Rui Reis holds court in the evening sun, atop his hotel
It normally takes at least a year or more for a new luxury hotel to function as a well-rehearsed, but spontaneous, orchestra, but St Regis Istanbul, which only opened March 2015, has done it in under half the time. What is the secret, asked the gal? Well, Rui Reis, a highly polished and passionate Portuguese, has already done seven openings – the last was Mexico City. Although only one other of the 118-room hotel’s 265-strong team is not Turkish, he has somehow managed to pull back diaspora from around the world. One of the 14 butlers, for instance, was last working at St Regis Park City in Utah. He also did have an extra six months to rehearse as the hotel was originally scheduled to open autumn 2014.

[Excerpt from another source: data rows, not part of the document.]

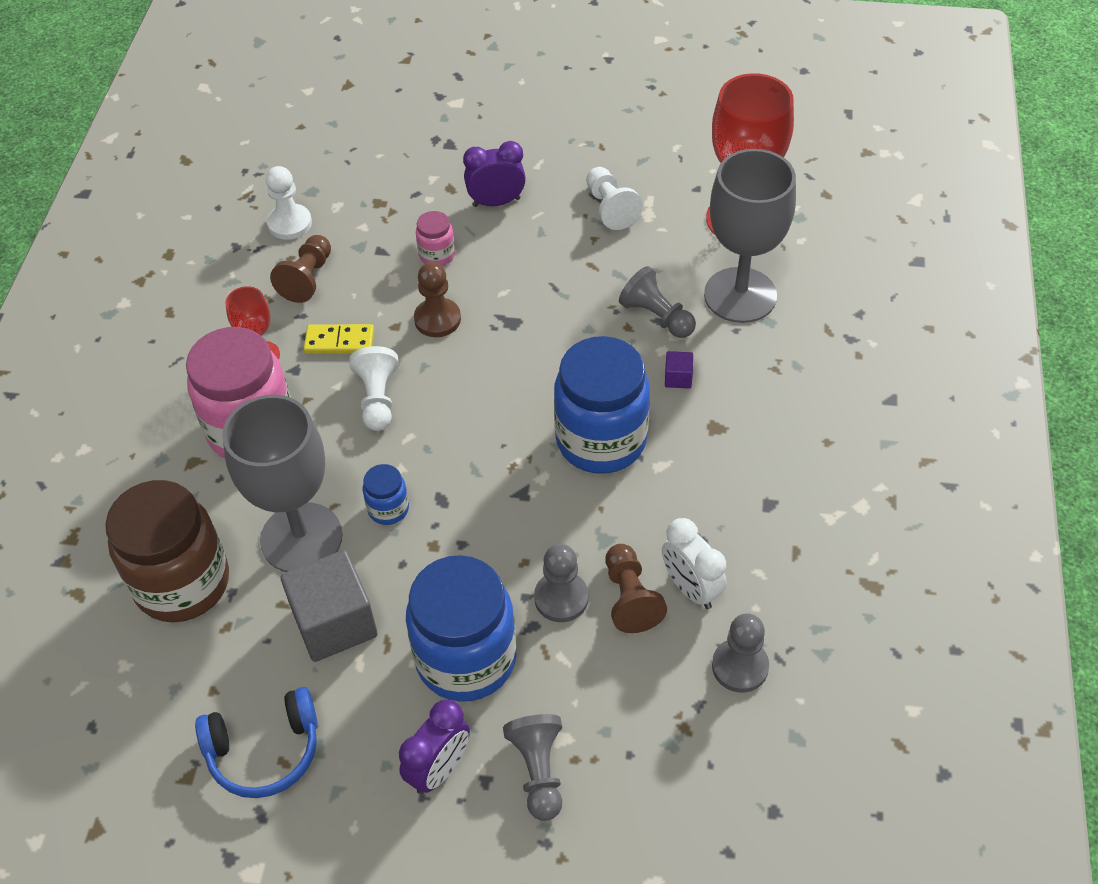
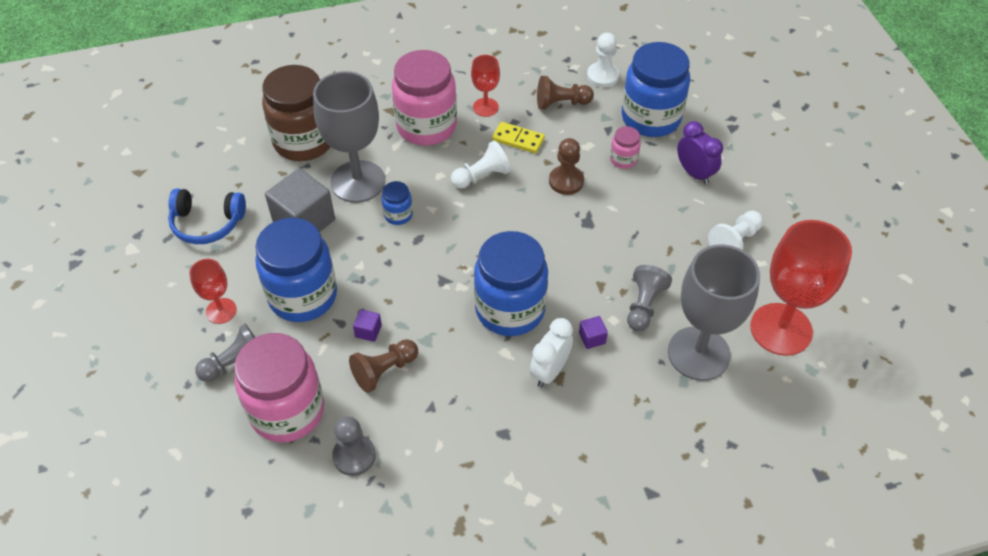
camera: 65 degrees right, 0 degrees up
(264, 751) = (207, 223): blue headphones -> blue headphones turned 45 degrees counterclockwise
(339, 341) = (518, 139): yellow domino -> yellow domino turned 45 degrees counterclockwise
(389, 206) = (650, 118): none -> blue jar
(439, 769) = (221, 311): purple clock -> red goblet
(561, 598) = (368, 331): grey pawn -> purple cube
(643, 725) = (287, 411): none -> pink jar
(690, 588) = (407, 405): white clock -> white clock (549, 371)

Look through at the breakfast team
We dined up on the seventh floor rooftop, at Wolfgang Puck‘s first Spago outside the USA. Oh the views, over Macka Park to the Bosphorus – some do choose to sit inside, even in summer. At night this space is a fun bar cum lounge cum restaurant. Going all Turkish, cooked Californian style, I had a really good fig and burrata (made by an Italian here in Turkey) followed by an outstanding ribeye with onion rings, and we drank Bülent Kalpakliogu’s Ch Kalpack 2010, from a Riedel decanter. By morning, action, so to speak, moved inside as you are invited into the kitchen, to choose from the buffet. I am glad I chose to return to Spago, although eating in my room, the Cosmopolitan Suite (#316), would have been a joy – local architect-designer Emre Arolat has covered most walls with big panels of grey tweed, banded in copper-tin bell metal (other bits of wall are matching-grey marble, and unusually the two bedside lights, one standing, one ceiling-hung, are pink-inner-lit fabric ‘melon shapes‘).

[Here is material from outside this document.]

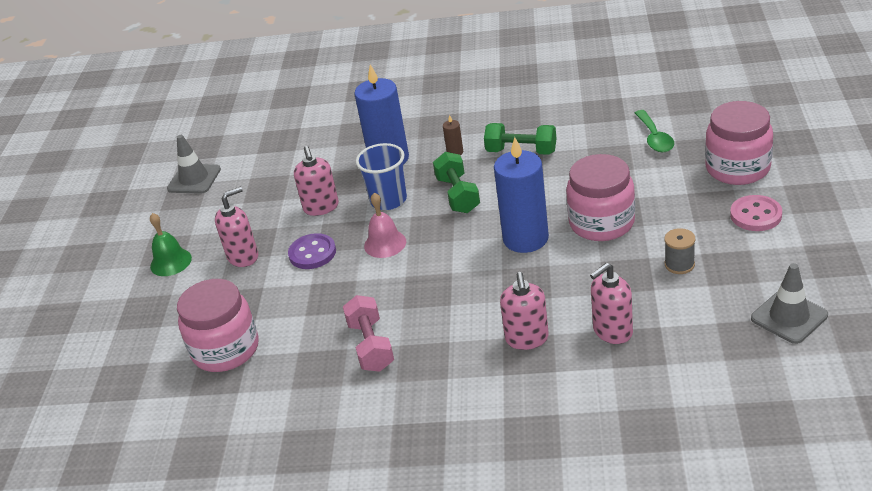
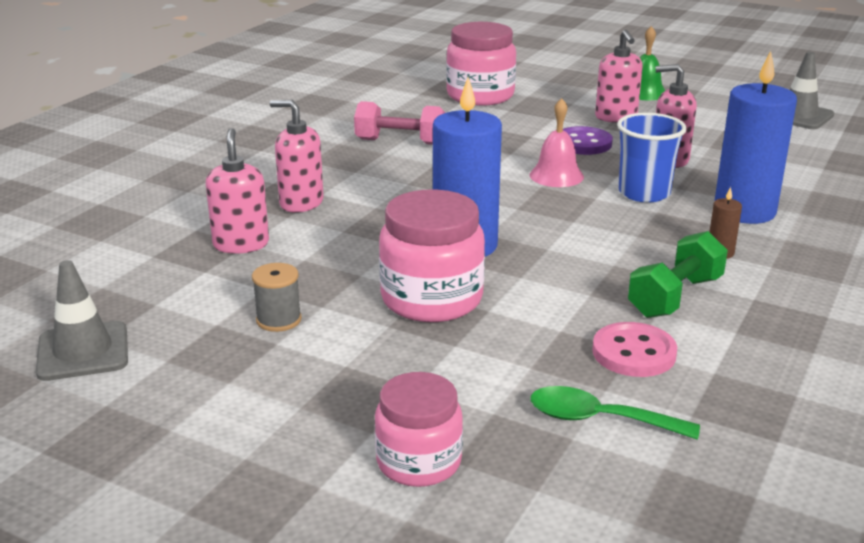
camera: 110 degrees right, 10 degrees down
(458, 195) = (609, 231): green dumbbell -> none
(737, 168) = (419, 462): pink jar -> pink jar, size x0.66
(755, 215) = (286, 421): pink button -> pink button (634, 353)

Early morning floral management
One of the other suites, The Bentley (#516) used guest designer Liana Hawkes of Wimberly Interiors. She has used Bentley-interior leather, put in Breitling clocks and champagne coolers hidden in the sofa. This hotel is an education every minute. Take the books everywhere – a room without books is a body without a soul, says Rui Reis. There is an Assouline library, and hundreds of books to borrow in the lobby – look behind the flower lady. I was on my way to see First Lady, a 1967 full-size Botero painting by the elevators. There is art everywhere, too. At Spago’s entrance are a pair of Truman Capotes, by Warhol and there is a splodgy Sam Francis, not surprisingly untitled, in the Petit-O bar, where the signature Bloody Mary, a St Regis differentiator, is the Misty Mary, with raki, twice-distilled grapes with aniseed.

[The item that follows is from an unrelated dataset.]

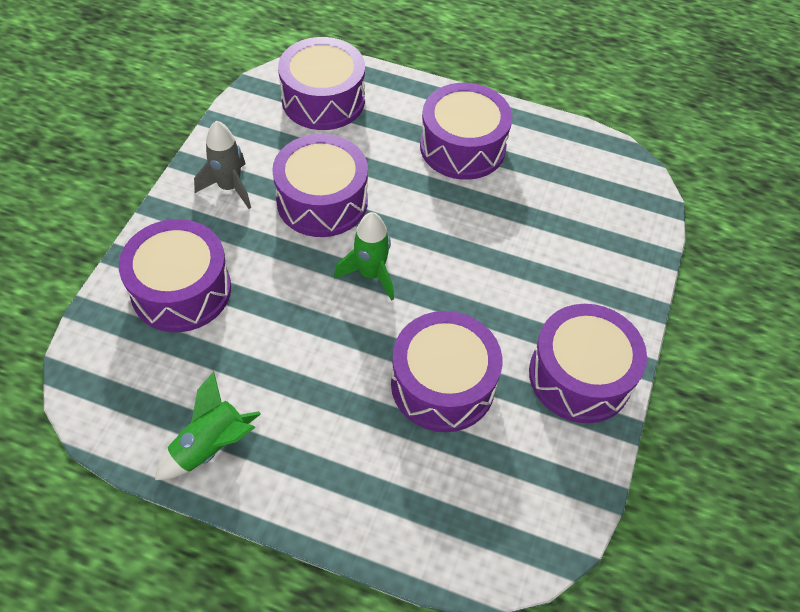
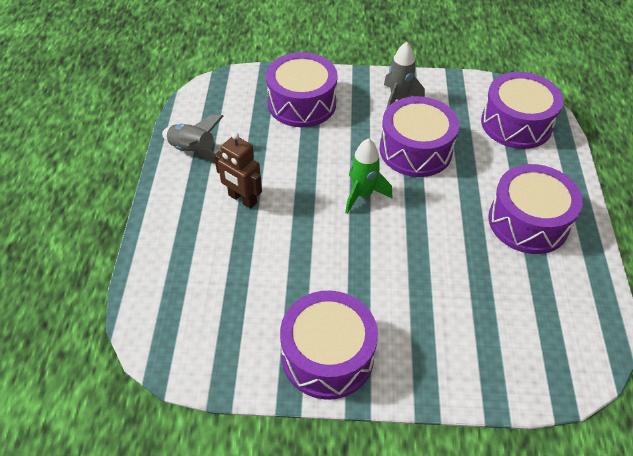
camera: 75 degrees right, 5 degrees down
(211, 446) = (193, 151): green rocket -> grey rocket
(327, 405) = (242, 199): none -> brown robot
(442, 384) = (283, 261): purple drum -> none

Head butler Attila Cimsit, with Indiana’s LOVE
Outside this luxury hotel, right on the main street is a full-size Robert Indiana Love, which cleverly has the hotel’s Instagram and Twitter handles on its base. And here, as if presenting it, is one of those Turkish diaspora who rushed back to Istanbul, head butler Attila Cimsit, who had set up Crystal‘s onboard butler service – here, he says, most Turkish guests want pressing and shoe-polishing services. I hide my Stella McCartney trainers and have to confess that none of my clothes needs pressing. He smiles, I am not sure knowingly or with sympathy (my faithful Porsche Rimowa wheelie simply does not have space for Georgina Chapman, Alexander McQueen or any other label that needs contact with either iron or butler).